10 Engineering Tools for Thought

Becoming an engineer is tough! You have to study a lot of stuff ... classes on fluids, structures, thermodynamics, and so on. I want to save you all that effort, so here are the 10 key tricks that engineers use when faced with complex problems (which means pretty much any real-world problem).

1. Estimate. Engineers approximate, recognising that they have to rely upon incomplete or uncertain information. A precise answer is not required, usually the correct course of action depends on knowing the rough magnitude of certain key variables. 

2. Use the 80:20 rule. The Pareto Principle that states that "for many events, roughly 80% of the effects come from 20% of the causes". Thus, for example in a machine, 20% of the components might typically give rise to 80% of the failures. Engineers learn that by concentrating on a relatively small number of the right issues they can secure large practical improvements. 

3. Watch out for feedback loops. Systems that exhibit self-regulation have feedback, where the output of the system is fed back to control the performance of the system. Systems with feedback can be difficult to analyse and can give rise to unpredictable dynamic behaviours. Engineers understand that systems with feedback need careful modelling and tuning. 

4. Use dimensional analysis. Most engineers recognise it is all too easy to get calculations wrong. Checking the fundamental dimensions (mass, length, time etc.) and the measurement units (which may combine different fundamental dimensions) provides a rough working understanding of the science that underpins the calculation and is an essential way of ensuring that an engineering calculation makes sense. It often does not.

5. Budget and trade-off. Engineers work in the context of scarce resources. You cannot get all you want, so you have to trade-off. This can be difficult but one powerful aid is to create a budget with a single commensurable basis. Thus, for instance, engineers might create a weight budget for a system and trade-off cost, performance and ease of manufacturing using the weight as a surrogate. 

6. Reuse or repurpose existing solutions. Engineers try to avoid novel solutions wherever possible. They are always risky and require extensive analyses. It makes much more sense to find an existing solution and reuse, adapt or repurpose it if at all possible. 

7. Think about the life of the system. When most people set up a new system they do so based on the immediate merits of that system. Engineers are trained to think about system life including maintenance, enhancement, decommissioning and disposal. 

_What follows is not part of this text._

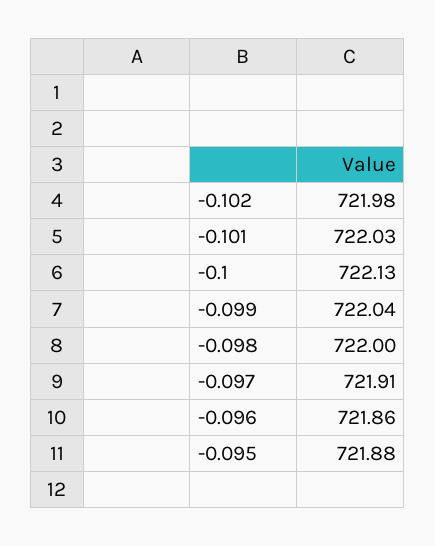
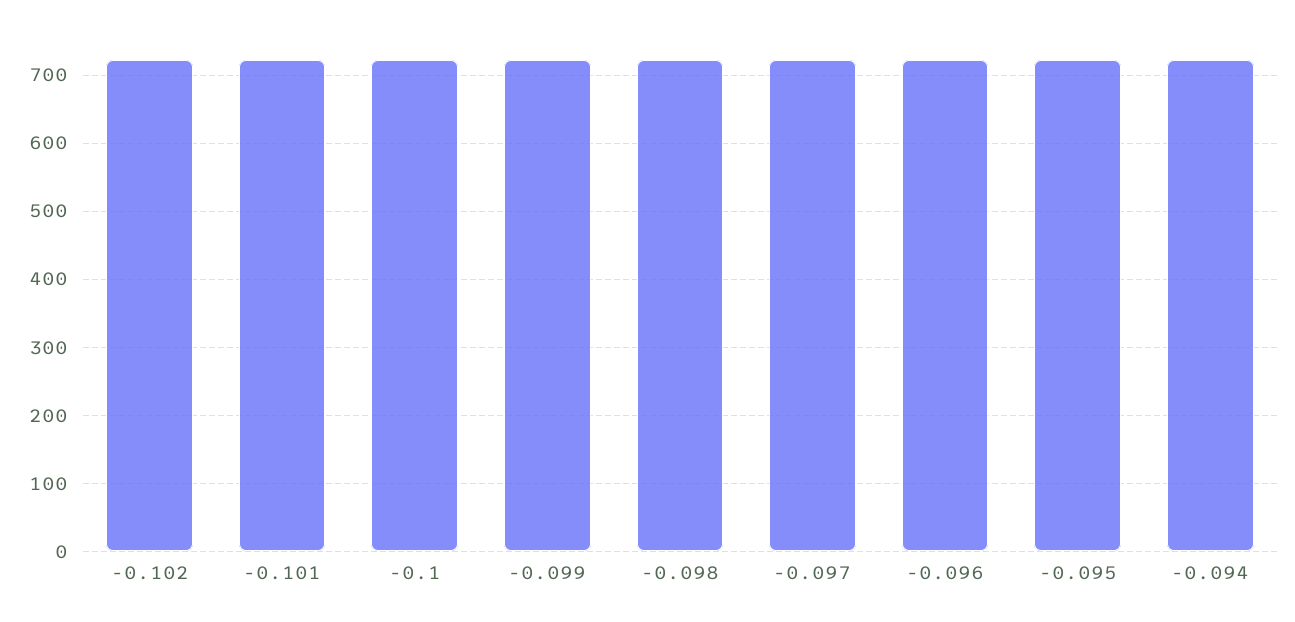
-0.094: none -> 720

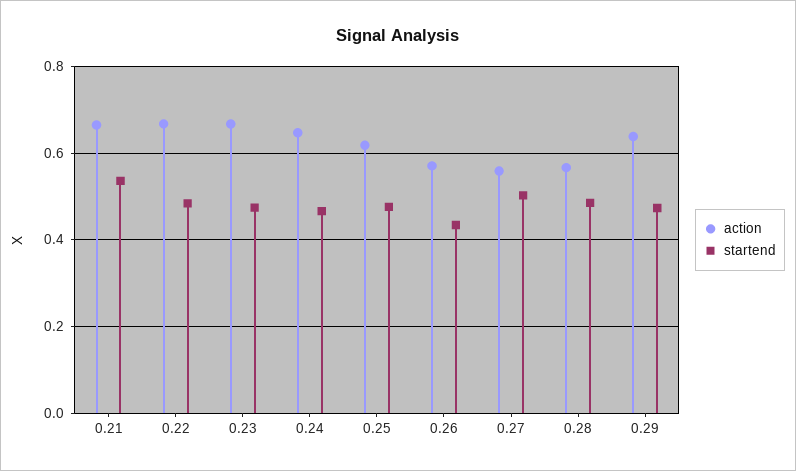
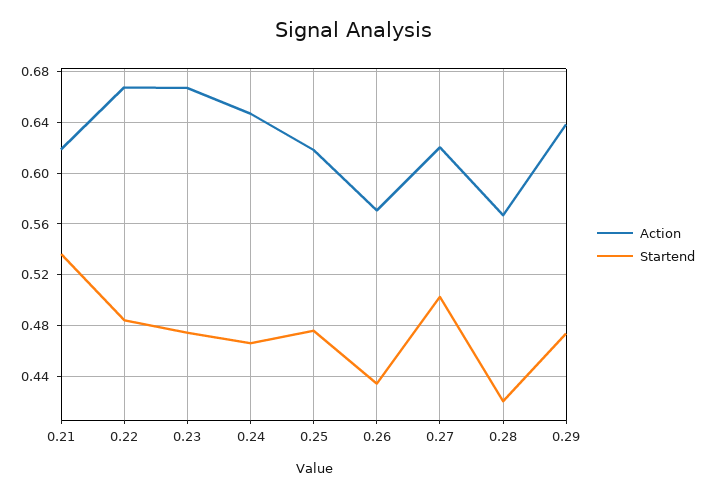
action, 0.21: 0.66 -> 0.62
action, 0.27: 0.56 -> 0.62
startend, 0.28: 0.48 -> 0.42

8. Identify boundaries and specify them. Engineers learn that it is very important to be clear on the boundaries of a system. It is essential to distinguish 'the machine' that is being designed and can be precisely specified, and what is assumed about 'the world' with which the machine interacts but cannot be directly controlled. This is an essential step in all engineering problem solving. 

9. Test and test again. Engineers are taught rigorous formal analysis but they rarely fully trust it. They always test and they know that whenever a change is made they have to repeat all their tests. Ideally an engineer works out how to test a system before designing and building it. 

10. Think about margins. Recognising the fact that the environment in which a system operates is liable to change, engineers build in margins. These margins are not arbitrary contingencies, that would be costly, but rather calculated appreciations of the uncertainties to which the system is exposed.